Quelle est la différence entre le régime de la micro-entreprise et le régime réel simplifié ?

Le bénéfice imposable dans le régime de la micro-entreprise est déterminé forfaitairement par application au montant de chiffre d'affaires d'un abattement pour frais de 71 % pour les activités de ventes de marchandises et 50 % pour les activités de prestations de services.

Malgré ces abattements généreux, il est des cas où l'option pour le régime réel est plus avantageuse, notamment :

  • si le montant des charges réelles excède la déduction forfaitaire, notamment si un déficit est constaté (possibilité d'imputer ce déficit sur le revenu global) ;
  • si l'entreprise souhaite bénéficier de la réduction d'impôt pour frais de tenue de comptabilité liée à l'adhésion à un centre de gestion agréé ou de divers crédits et réductions d'impôt réservés aux entreprises relevant d'un régime réel (crédit d'impôt recherche, crédit d'impôt apprentissage, etc.) ;
  • si l'entreprise souhaite bénéficier de l'exonération d'impôt sur les bénéfices au titre des entreprises nouvelles.

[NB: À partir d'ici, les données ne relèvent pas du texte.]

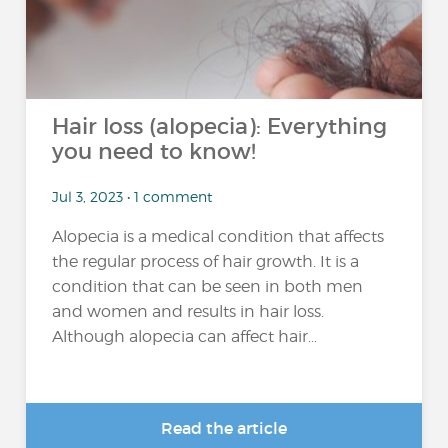
Hair loss (alopecia): Everything
you need to know!
Jul 3, 2023 • 1 comment
Alopecia is a medical condition that affects
the regular process of hair growth. It is a
condition that can be seen in both men
and women and results in hair loss.
Although alopecia can affect hair...
Read the article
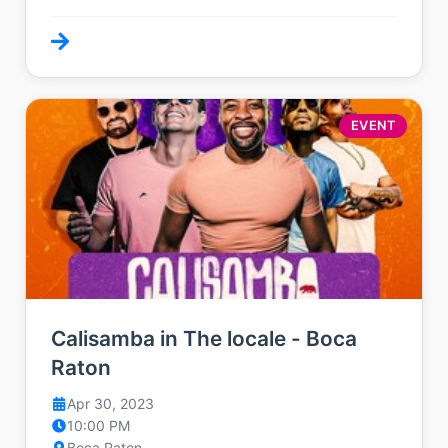
EVENT
Calisamba in The locale - Boca
Raton
Apr 30, 2023
10:00 PM
Boca Raton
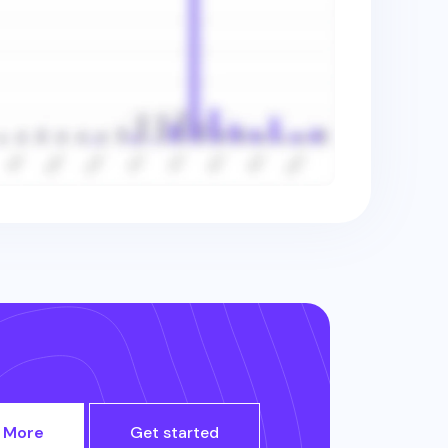
 More
Get started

Par ailleurs, les exploitants qui opteraient pour la première fois pour un régime réel d'imposition (normal ou simplifié) peuvent constater en franchise d'impôt les plus-values acquises à la date de l'option sur les immobilisations non amortissables (clientèle, droit au bail et autres éléments du fonds de commerce).

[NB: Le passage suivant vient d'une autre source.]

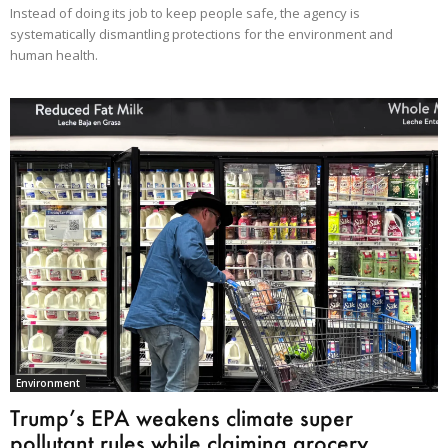
Instead of doing its job to keep people safe, the agency is
systematically dismantling protections for the environment and
human health.
Environment
Trump’s EPA weakens climate super
pollutant rules while claiming grocery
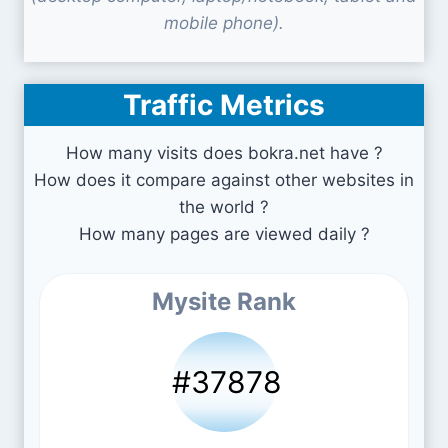
mobile phone).
Traffic Metrics
How many visits does bokra.net have ?
How does it compare against other websites in
the world ?
How many pages are viewed daily ?
Mysite Rank
#37878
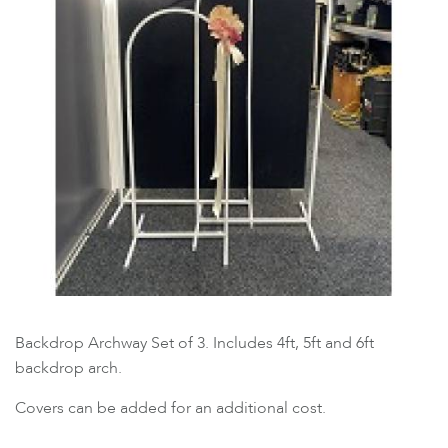
Backdrop Archway Set of 3. Includes 4ft, 5ft and 6ft
backdrop arch.
Covers can be added for an additional cost.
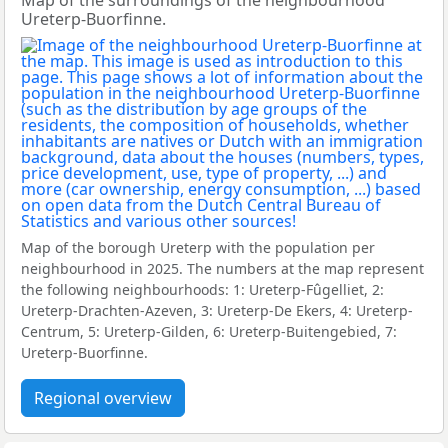
Map of the surroundings of the neighbourhood
Ureterp-Buorfinne.
Map of the borough Ureterp with the population per
neighbourhood in 2025. The numbers at the map represent
the following neighbourhoods: 1: Ureterp-Fûgelliet, 2:
Ureterp-Drachten-Azeven, 3: Ureterp-De Ekers, 4: Ureterp-
Centrum, 5: Ureterp-Gilden, 6: Ureterp-Buitengebied, 7:
Ureterp-Buorfinne.
Regional overview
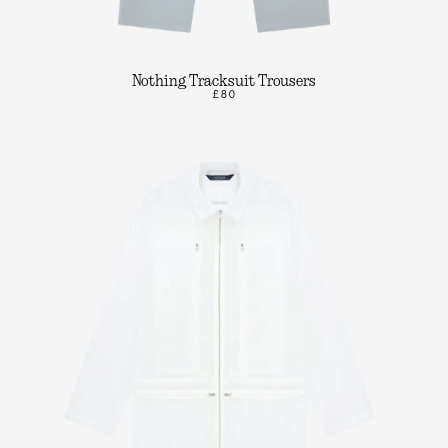
Nothing Tracksuit Trousers
£80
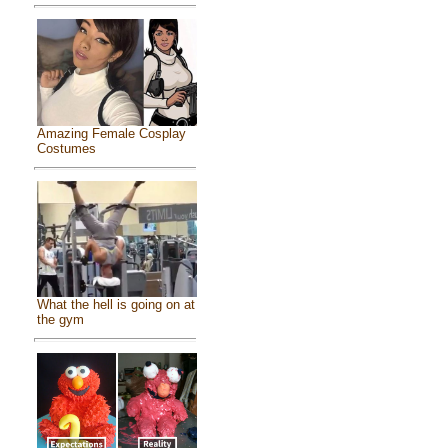
Amazing Female Cosplay
Costumes
What the hell is going on at
the gym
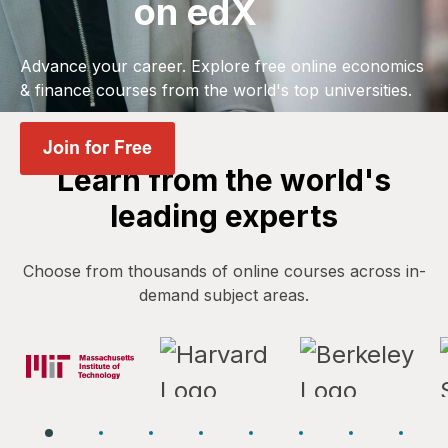
on edX
Advance your career. Explore free online economics
& finance courses from the world's top universities.
Learn from the world's
leading experts
Choose from thousands of online courses across in-
demand subject areas.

Quelles déclarations fiscales les entreprises bénéficiant du régime de la micro-entreprise doivent-elles déposer ?

Une entreprise soumise au régime de la micro-entreprise est dispensée d'établir une déclaration fiscale spécifique. Il vous suffit de porter sur la déclaration d'ensemble de revenus n°2042 le montant de votre chiffre d'affaires ainsi que les éventuelles plus ou moins-values réalisées ou subies au cours de l'année concernée.

Le bénéfice imposable est déterminé par l'administration fiscale qui applique au chiffre d'affaires déclaré un abattement forfaitaire pour frais professionnels de :

  • 71 % du CA pour les activités d'achat/revente, et les activités de fourniture de logement,
  • 50 % du CA pour les autres activités relevant des BIC,
  • 34 % du CA pour les BNC,
avec un minimum d'abattement de 305 €.

Pour déterminer l'impôt sur le revenu qui est dû, le bénéfice forfaitaire ainsi calculé est ensuite soumis, avec les autres revenus du foyer fiscal, au barème progressif par tranches de l'impôt sur le revenu.

Que se passe-t-il en cas de dépassement du seuil de chiffre d'affaires du régime de la micro-entreprise ?

La troisième année de franchissement des chiffres d'affaires limites, le régime de la micro-entreprise cesse de s'appliquer quel que soit le montant des recettes.

Depuis le 1er janvier 2018 et le doublement des seuils de chiffre d'affaires, il n'y a plus qu'un seuil unique (et plus un seuil simple et un seuil majoré).